As primate, David distinguished himself by saintly character and apostolic zeal, a glowing, not to say an overcharged, description of which is given in Giraldus. It is generally agreed that Wales was divided into dioceses in his time. Rees, in his learned essay on the Welsh saints, shews that of the dedications and localities of the churches of the principality, a large number terminate in David's native name, ddewi, or are otherwise connected with his memory ( Welsh Saints , p. 52). These instances, moreover, abound in a well-defined district; and Rees has ingeniously used these circumstances as indicating the limits of the diocese of archbp. David's immediate jurisdiction ( ib. pp. 197-199). David's successor was Cynog.

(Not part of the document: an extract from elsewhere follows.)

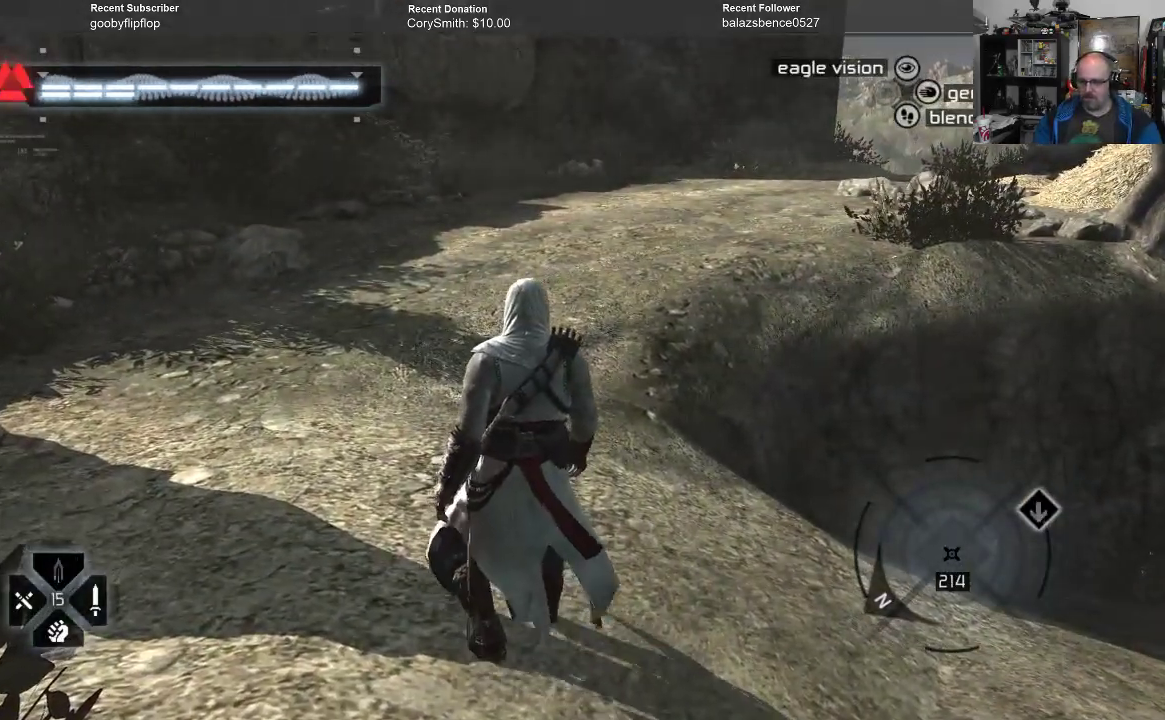
{"buttons": [], "left_stick": "up", "right_stick": "center", "events": [[100, "left_stick", "up-left"], [267, "left_stick", "up"]]}
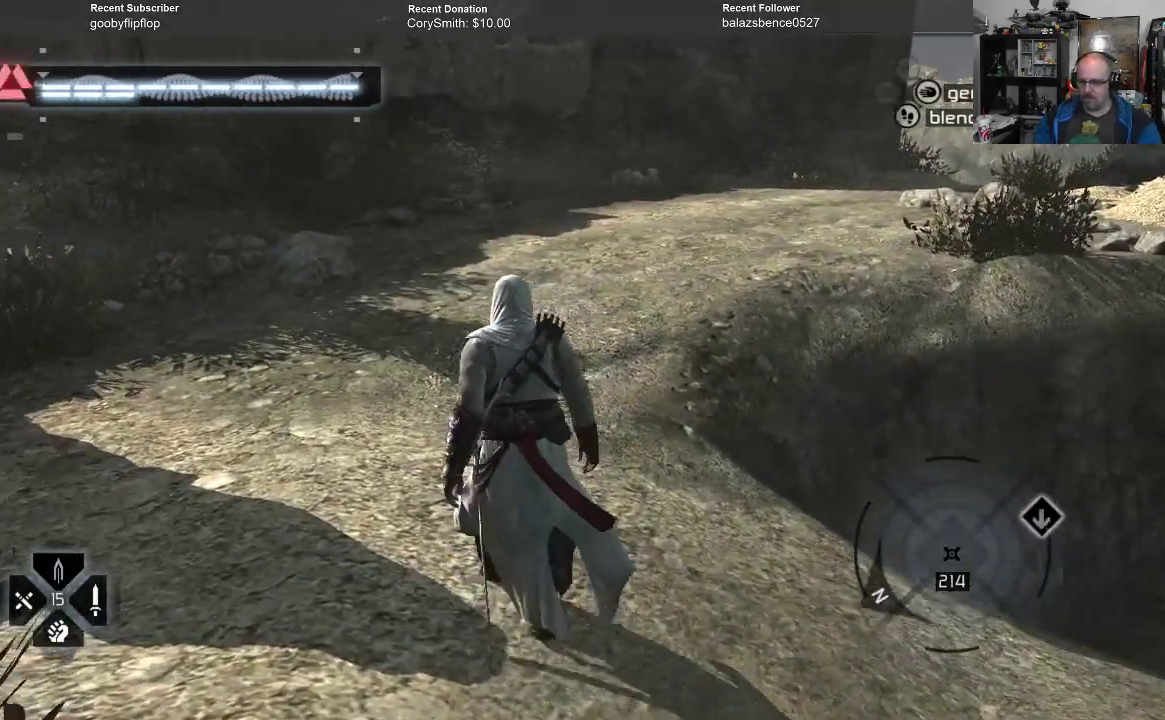
{"buttons": ["DPAD_RIGHT"], "left_stick": "center", "right_stick": "center", "events": [[333, "left_stick", "center"], [500, "DPAD_RIGHT", "down"]]}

Jones and Freeman ( St. David's , 246 seq.) conclude that we may safely accept as historical facts: that St. David established a see and monastery at Menevia early in the 7th cent., the site being chosen for the sake of retirement; that his diocese was co-extensive with the Demetae; that he had no archiepiscopal jurisdiction; that a synod was held at Brefi, in which he probably played a conspicuous part, but that its objects are unknown; and finally that of his immediate successors nothing is recorded ( ib. 257). These writers convey a vivid impression of the "strange and desolate scenery" of the spot now named after St. David, and give some curious antiquarian details. Haddan and Stubbs ( Councils , i. 115-120) give dates to the synod of Brefi and the synod of Victory, a little before 569 and in 569, later than Rees's latest possible date for David's death; and they regard the accounts given of the synods by Ricemarchus, and Giraldus after him, as purely fabulous, and directed to the establishment of the apocryphal supremacy of St. David and his see over the entire British church. They express much doubt as to the purpose of those assemblies being to crush Pelagianism. Valuable documentary information and references as to the whole subject of the early Welsh episcopate are given in Appendix C ( op. cit. ), and it is maintained that "there is no real evidence of the existence of any archiepiscopate at all in Wales during the Welsh period, if the term is held to imply jurisdiction admitted or even claimed (until the 12th cent.) by one see over another."
David was canonized by pope Calixtus c. a.d. 1120, and commemorated on Mark 1 (Rees, op. cit. 201).